Clearly $x^2=4y$ is a parabola with vertex (0,0) and it opens upwards.
Let the interior of the parabola be the required region $R_1$
The line x=4y-2 represents a straight line
By putting x=0 and y=0 we obtain $y=\frac{1}{2}$ and x=-2 respectively.Hence the straight line meets the x-axis at (-2,0) and at (0,$\frac{1}{2})$ on the y-axis respectively.
Hence $y=\frac{x+2}{4}$
In order to find the points of intersection .Let us equate the equation of parabola and the equation of the straight line.
$\frac{x+2}{4}=\frac{x^2}{4}\Rightarrow x^2-x-2=0$.
(x-2)(x+1)=0.
Hence x=2 and -1.
If x= 2;y= 1 and if x= -1;$y=\frac{1}{4}.$
Hence the points of intersection are (2,1) and (-1,$\frac{1}{4}).$
Thus the area of the required region is bounded between the straight line and the parabola.This is shown in the fig.

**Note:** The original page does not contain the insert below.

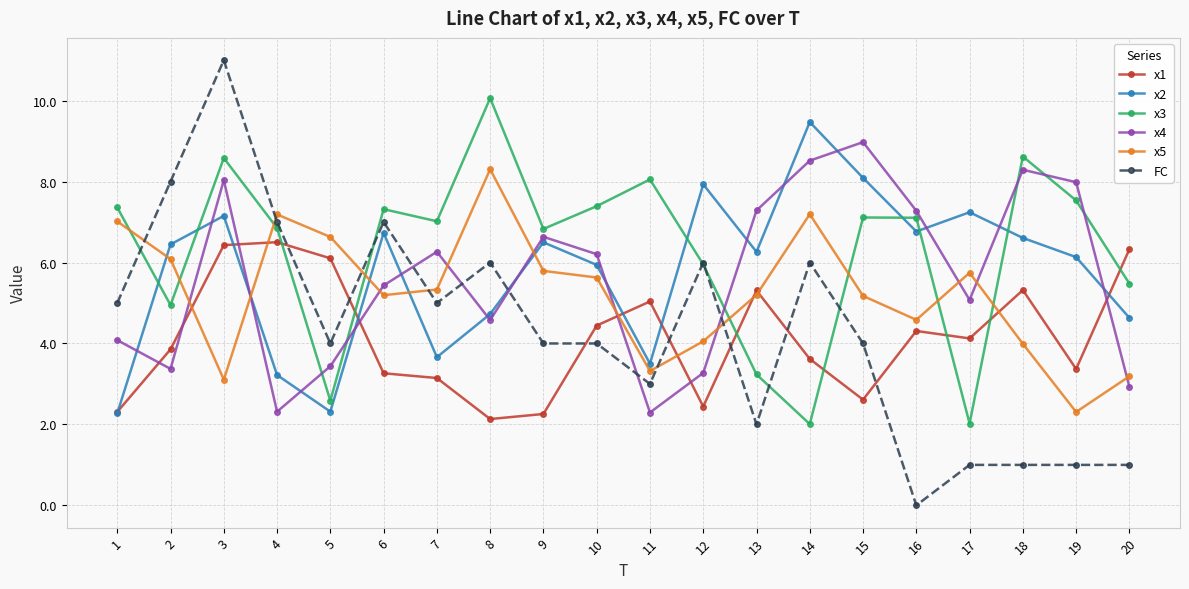

In x3, how many points are higher than both neighbors (excluding endpoints)?

6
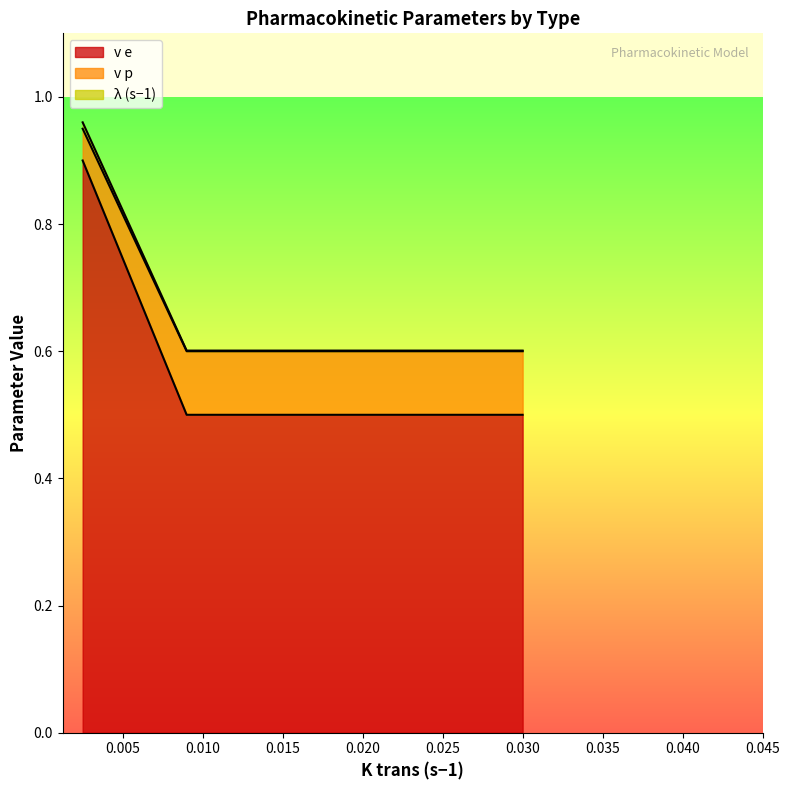

What are all the series names shown in the legend?

v e, v p, λ (s−1)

Clearly the curve moves from the point -1 to 0 and from 0 to 2.
The required area is given by
$A=\int_{-1}^0(y_2-y_1)dx+\int_0^2(y_2-y_1)dx.$
$\;\;\;=\begin{bmatrix}\int_{-1}^0\big(\frac{x+2}{4}\big)dx-\int_{-1}^0\big(\frac{x^2}{4}\big)dx\end{bmatrix}+\begin{bmatrix}\int_0^2\big(\frac{x+2}{4}\big)dx-\int_0^2\big(\frac{x^2}{4}\big)dx\end{bmatrix}$
On integrating we get,
$\;\;\;=\begin{bmatrix}\frac{1}{4}\big(\frac{x^2}{2}+2x\big)-\frac{1}{4}\big(\frac{x^3}{3}\big)\end{bmatrix}_{-1}^0+\begin{bmatrix}\frac{1}{4}\big(\frac{x^2}{2}+2x\big)-\frac{1}{4}\big(\frac{x^3}{3}\big)\end{bmatrix}_0^2$
on applying limits we get,
$\;\;\;=\begin{bmatrix}0-\frac{1}{4}\big(\frac{{-1}^2}{2}+2(-1)-\frac{{-1}^3}{3}\big)+\frac{1}{4}\big(\frac{2^2}{2}+2(2)-\frac{2^3}{3}-0\big)\end{bmatrix}$
$\;\;\;=\frac{-1}{4}[\frac{1}{2}-2+\frac{1}{3}]+\frac{1}{4}[\frac{4}{2}+4-\frac{8}{3}]$
$\;\;\;=\frac{-1}{4}[\frac{-3}{2}+\frac{1}{3}]+\frac{1}{4}[6-\frac{8}{3}]$
$\;\;\;=\frac{7}{24}+\frac{10}{12}=\frac{27}{24}=\frac{9}{8}$sq.units.
Hence the required area is $\frac{9}{8}$sq.units.